* Exercise instructions: Reproduce the part of the text about tuna tail cuts between "What are Tail" and "does not overcook.", inclusive.

* Document text:
The last time I bought tuna steaks, I ended up with too much and froze half of it. The only reason it has been in the freezer for this long is because it is a yellowfin tuna tail cut, and I was afraid of ruining it. My only experience with a tail cut was over 20 years ago when a friend gave me one from a fresh caught bluefin tuna. It was so fresh I prepared it raw for a friend visiting from Japan. I had the luxury of my grandfather’s knife skills on that occasion, but now it’s time to see what I can do.
What are Tail Cuts?
Tail cuts are usually less desired on most fish due to the natural tapering of the meat closer to the tail fin. There is a significant difference in the thickness of the fillet as you approach the tail, which can cause problems with cooking. On smaller fish like salmon or haddock, it is easy to tuck the thinner portion under the fillet so it does not overcook.

* Record set:
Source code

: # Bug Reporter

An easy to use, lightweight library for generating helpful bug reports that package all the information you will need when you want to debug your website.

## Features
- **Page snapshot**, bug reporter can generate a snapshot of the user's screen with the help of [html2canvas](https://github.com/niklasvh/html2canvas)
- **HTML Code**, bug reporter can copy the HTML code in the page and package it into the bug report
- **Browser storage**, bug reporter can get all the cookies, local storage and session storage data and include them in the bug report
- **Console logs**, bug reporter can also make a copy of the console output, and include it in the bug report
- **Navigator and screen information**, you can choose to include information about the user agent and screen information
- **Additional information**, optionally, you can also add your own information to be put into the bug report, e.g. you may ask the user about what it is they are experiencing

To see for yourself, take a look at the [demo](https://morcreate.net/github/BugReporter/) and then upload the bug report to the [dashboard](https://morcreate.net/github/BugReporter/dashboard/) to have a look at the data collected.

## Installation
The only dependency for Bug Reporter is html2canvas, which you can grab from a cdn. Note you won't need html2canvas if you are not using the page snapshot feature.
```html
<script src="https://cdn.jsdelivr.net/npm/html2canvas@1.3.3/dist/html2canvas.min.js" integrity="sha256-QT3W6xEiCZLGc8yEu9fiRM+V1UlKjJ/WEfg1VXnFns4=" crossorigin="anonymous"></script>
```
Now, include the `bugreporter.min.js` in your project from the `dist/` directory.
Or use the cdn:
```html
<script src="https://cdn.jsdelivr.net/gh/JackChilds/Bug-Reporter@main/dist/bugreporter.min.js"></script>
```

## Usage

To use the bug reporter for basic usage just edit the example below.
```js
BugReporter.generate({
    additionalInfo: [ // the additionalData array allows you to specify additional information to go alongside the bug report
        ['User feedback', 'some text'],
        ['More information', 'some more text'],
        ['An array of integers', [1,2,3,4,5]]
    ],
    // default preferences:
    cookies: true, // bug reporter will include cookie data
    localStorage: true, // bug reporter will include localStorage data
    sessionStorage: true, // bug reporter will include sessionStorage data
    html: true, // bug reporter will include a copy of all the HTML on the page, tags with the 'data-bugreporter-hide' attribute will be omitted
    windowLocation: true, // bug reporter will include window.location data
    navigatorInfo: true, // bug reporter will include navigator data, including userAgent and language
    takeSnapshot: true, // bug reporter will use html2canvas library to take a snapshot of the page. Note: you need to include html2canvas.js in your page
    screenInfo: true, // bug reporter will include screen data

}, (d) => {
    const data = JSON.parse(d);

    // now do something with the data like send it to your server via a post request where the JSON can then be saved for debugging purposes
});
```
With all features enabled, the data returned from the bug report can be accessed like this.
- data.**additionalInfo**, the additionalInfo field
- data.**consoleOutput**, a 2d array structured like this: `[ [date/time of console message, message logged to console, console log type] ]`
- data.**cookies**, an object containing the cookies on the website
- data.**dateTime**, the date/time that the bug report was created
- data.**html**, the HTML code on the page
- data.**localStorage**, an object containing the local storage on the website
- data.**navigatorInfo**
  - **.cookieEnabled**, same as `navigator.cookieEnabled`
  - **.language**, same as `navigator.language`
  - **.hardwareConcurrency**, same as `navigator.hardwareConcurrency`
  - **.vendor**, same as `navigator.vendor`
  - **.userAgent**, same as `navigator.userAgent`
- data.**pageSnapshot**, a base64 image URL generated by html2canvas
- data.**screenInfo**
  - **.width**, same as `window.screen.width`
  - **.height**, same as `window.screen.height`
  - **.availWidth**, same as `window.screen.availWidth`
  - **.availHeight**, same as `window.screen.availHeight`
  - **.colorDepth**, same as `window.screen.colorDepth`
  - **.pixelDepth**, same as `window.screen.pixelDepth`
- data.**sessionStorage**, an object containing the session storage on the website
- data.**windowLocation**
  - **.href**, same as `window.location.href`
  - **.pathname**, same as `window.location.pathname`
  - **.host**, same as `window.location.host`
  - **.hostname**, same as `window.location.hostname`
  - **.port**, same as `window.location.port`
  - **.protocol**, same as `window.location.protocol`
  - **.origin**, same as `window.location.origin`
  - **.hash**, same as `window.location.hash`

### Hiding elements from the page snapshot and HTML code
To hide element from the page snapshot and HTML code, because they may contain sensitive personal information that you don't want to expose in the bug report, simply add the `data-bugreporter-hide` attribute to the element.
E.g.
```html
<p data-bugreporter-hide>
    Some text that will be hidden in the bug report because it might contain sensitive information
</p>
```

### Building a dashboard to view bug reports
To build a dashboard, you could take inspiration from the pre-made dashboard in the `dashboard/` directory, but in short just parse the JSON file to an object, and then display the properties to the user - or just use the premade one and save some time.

* Answer:
What are Tail Cuts?
Tail cuts are usually less desired on most fish due to the natural tapering of the meat closer to the tail fin. There is a significant difference in the thickness of the fillet as you approach the tail, which can cause problems with cooking. On smaller fish like salmon or haddock, it is easy to tuck the thinner portion under the fillet so it does not overcook.